Some of the grooms and hot walkers live at the stables, and there are almost as many dogs here as there are horses. Lots of residents have pets, even the athletes. Some tetchy horses are calmed by sharing their stall with a goat. Sometimes, the horse and goat get so attached to each other that when the former leaves to exercise, the latter bleats so much the workers start researching recipes for goat stew.
Hot walker Angelo Rivera works for trainer Jeff Mullins, and he lives here with his Chihuahua puppy, Leonidis. Grooms in his barn, he said, have goats and a pig; having lived on his grandparents' ranch, he's fine with that. In fact, he's fine with any animal. Like every barn body, he's been bitten and kicked by his charges. "It hurts," he said, "but not that bad. Horses don't intend to do real damage, they just get grumpy. If a horse wanted, he could really hurt you; they don't."
Two or three times a day, Zucker said, the lights flash and the "loose horse" alarm sounds. When we heard it, he pulled me to the side of the barn path and froze. A moment later, a Thoroughbred devoid of rider screamed through the gap between the track and the barns, and wheeled hard left like the wild animal it was. He knew where he lived, and that's where he was going as fast as possible. He might not have wanted to hurt you, but if you got in his way, he would.
Horses who aren't cared for properly are more likely to act out. They can't tell you what's wrong, and some people wouldn't listen anyway. As he prepared nine breakfasts, Zucker dumped a human dietary supplement called Calm Spirit into Bosserette's pail "because," he explained, "she always seems unhappy." Rubber ball toys in her stall help her vent, and the Lifesavers not only taste good, they serve a salutary social purpose.

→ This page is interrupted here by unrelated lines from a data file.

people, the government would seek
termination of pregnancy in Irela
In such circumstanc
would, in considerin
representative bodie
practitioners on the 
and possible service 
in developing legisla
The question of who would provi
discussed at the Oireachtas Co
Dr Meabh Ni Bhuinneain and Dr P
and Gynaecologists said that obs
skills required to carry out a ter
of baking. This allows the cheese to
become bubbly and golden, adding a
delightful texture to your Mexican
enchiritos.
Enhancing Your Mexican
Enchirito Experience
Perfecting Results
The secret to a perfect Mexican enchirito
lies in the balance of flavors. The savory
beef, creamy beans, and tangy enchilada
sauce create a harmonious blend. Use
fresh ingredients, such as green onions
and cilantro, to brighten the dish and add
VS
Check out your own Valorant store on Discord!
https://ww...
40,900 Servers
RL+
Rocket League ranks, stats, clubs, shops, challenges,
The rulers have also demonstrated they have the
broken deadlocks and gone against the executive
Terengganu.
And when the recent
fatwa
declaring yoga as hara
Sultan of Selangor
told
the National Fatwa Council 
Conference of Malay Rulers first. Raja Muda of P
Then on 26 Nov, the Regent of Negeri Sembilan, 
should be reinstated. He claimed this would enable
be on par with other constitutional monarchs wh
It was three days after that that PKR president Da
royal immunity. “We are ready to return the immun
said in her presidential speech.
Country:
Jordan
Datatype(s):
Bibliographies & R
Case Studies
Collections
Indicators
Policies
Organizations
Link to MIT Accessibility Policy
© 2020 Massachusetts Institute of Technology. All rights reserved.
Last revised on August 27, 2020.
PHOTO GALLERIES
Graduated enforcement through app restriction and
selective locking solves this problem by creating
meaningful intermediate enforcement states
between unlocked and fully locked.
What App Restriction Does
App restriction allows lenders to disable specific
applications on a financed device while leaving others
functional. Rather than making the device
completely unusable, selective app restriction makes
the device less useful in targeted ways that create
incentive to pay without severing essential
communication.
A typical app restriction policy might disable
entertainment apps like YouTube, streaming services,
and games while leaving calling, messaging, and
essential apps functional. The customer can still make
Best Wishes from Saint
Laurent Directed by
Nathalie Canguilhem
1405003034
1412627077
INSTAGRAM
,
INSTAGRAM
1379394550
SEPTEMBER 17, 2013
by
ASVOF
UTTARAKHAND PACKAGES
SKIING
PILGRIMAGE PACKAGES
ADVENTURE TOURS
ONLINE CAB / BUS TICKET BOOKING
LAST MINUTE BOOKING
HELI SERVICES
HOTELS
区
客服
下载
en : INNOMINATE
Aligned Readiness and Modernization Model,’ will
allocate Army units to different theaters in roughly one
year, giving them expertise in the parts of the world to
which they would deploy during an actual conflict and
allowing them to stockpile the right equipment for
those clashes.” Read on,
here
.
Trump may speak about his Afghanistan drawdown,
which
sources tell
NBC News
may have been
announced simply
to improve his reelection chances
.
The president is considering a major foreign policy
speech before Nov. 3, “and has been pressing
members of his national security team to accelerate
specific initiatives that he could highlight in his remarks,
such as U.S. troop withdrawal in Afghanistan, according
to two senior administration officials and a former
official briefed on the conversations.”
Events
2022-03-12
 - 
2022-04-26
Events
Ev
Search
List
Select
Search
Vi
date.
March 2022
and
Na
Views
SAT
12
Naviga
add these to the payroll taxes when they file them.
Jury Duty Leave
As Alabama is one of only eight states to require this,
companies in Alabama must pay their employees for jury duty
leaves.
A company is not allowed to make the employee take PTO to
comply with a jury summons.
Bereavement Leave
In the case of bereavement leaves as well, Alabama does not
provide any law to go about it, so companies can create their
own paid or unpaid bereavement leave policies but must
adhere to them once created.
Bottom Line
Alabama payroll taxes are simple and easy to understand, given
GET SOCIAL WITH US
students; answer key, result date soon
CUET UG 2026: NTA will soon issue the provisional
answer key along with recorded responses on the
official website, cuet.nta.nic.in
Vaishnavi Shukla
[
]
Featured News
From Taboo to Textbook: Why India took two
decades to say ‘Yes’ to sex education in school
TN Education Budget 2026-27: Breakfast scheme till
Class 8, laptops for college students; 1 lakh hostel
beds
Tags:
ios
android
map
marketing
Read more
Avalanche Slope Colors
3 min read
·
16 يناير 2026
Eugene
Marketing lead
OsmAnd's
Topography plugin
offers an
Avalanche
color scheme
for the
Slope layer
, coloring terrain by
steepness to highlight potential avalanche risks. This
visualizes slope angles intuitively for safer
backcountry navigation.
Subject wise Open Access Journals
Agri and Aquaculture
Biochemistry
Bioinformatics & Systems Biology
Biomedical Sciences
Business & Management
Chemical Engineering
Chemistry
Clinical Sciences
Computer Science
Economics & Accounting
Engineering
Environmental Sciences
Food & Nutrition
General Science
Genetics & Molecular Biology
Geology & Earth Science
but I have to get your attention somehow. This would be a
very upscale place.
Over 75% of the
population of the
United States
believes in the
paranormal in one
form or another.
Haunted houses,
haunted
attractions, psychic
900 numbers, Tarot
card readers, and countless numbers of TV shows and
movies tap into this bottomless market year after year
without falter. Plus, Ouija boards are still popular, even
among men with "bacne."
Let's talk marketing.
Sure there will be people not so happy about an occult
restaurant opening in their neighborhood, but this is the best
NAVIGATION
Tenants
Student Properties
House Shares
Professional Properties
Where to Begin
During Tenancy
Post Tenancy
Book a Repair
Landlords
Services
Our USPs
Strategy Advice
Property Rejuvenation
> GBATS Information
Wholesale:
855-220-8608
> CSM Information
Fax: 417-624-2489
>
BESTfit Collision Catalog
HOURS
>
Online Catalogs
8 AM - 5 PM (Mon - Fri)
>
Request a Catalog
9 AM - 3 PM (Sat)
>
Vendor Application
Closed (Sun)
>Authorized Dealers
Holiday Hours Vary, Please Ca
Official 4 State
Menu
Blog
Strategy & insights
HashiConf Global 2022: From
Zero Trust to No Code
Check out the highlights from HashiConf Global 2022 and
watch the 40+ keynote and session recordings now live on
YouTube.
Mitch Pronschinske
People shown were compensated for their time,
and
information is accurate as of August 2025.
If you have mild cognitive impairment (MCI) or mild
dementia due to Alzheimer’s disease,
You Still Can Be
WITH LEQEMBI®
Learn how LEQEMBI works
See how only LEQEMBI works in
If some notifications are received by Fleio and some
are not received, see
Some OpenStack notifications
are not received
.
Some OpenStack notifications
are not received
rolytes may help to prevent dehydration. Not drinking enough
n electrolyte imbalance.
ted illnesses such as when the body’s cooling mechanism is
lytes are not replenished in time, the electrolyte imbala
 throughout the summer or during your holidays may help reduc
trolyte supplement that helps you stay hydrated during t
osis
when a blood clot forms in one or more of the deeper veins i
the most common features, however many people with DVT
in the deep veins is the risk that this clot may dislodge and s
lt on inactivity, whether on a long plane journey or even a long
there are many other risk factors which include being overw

Most track rituals serve the needs of its animal stars. Like toddlers, racehorses don't like disruptions in their routine. Before they race at an unfamiliar track, the new arrivals are "schooled" by their grooms--they're walked from the barns along the path to the walking ring, the saddling paddock, the receiving barn.
That building has a shameful human history: In 1942, 19,000 Japanese-Americans were processed through Santa Anita before being reassigned to inland internment camps; the horse stalls in the receiving barn served as barracks.
Today, before every race, it's where horses have their blood drawn and tested. After the race, the winner, any beaten favorites and a few random racers are taken to the rear of the barn for more blood, as well as urine, tests. Which raises the question: How do you get pee from a horse?
Usually, they need to relieve themselves after a race, but from an early age they're Pavlovianly conditioned--when their handlers see them urinating, they whistle. Soon, a whistle results in a reflexive relief response.
That's not exactly how the tour guide I overheard explained it. "We have to collect urine samples," she told the group inside the receiving barn. "We have to teach our horses to go to the restroom on command." Enter a carpenter who had to repair some stables. Said the guide, "He liked to whistle while he worked."
"Do you know how bad it smells when three or four horses go to the bathroom at the same time?"
By late morning, the last horses were getting their post-workout baths. A groom was hosing water over one black beauty, the sunlight rendering his glistening haunches almost metallic. He turned his blaze face toward me, and offered an astonishing blue-eyed gaze.